Nothing but the lines from the one containing "What is the" through the end of the data should be output, each reproduced exactly.

"""

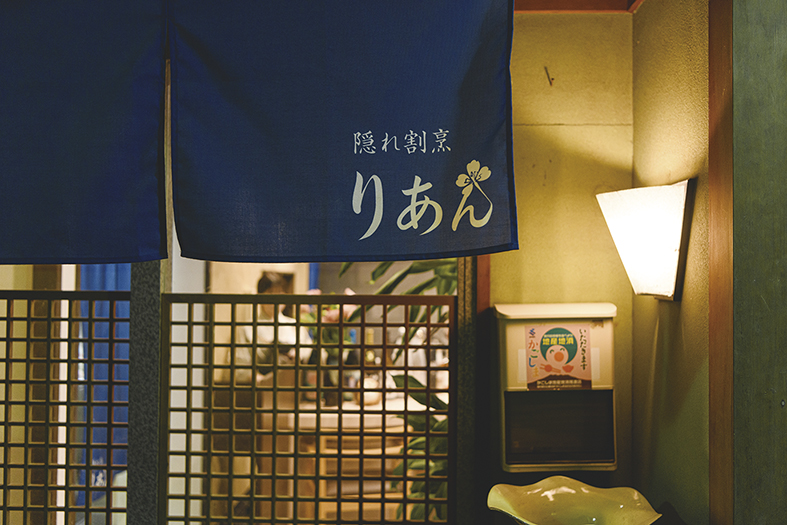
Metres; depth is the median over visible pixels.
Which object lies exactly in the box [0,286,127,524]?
lattice screen
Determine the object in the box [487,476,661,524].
basin
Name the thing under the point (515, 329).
mailbox
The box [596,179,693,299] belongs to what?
wall lamp
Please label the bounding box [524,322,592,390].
poster
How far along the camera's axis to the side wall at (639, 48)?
2.66 m
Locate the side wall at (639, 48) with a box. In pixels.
[630,0,714,524]
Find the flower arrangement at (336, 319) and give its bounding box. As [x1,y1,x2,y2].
[300,289,359,404]
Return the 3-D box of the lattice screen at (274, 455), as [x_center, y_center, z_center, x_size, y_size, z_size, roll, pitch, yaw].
[-0.226,0.746,2.871,0.812,1.335,0.039,0,-2,1]
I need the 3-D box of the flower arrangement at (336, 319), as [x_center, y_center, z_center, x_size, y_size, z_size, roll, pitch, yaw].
[-0.356,0.462,5.294,0.403,0.648,0.396,0,-2,1]
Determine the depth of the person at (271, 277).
5.62 m
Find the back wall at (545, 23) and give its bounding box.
[487,8,636,501]
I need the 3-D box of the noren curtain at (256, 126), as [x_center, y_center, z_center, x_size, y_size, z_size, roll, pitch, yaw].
[-0.129,-0.389,2.345,0.850,0.792,0.083,0,-2,1]
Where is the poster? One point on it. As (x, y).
(572, 340)
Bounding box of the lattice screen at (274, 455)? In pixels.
[163,292,456,524]
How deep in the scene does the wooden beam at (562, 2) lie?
3.16 m
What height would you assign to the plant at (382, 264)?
1.884 m
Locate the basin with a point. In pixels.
(584, 490)
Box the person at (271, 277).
[233,269,309,383]
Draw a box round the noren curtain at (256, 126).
[166,0,516,262]
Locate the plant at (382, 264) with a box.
[339,256,455,522]
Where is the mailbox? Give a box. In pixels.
[494,301,617,471]
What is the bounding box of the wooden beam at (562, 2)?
[513,0,644,12]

"""

### TASK SOLUTION:
What is the bounding box of the wooden beam at (562, 2)?
[513,0,644,12]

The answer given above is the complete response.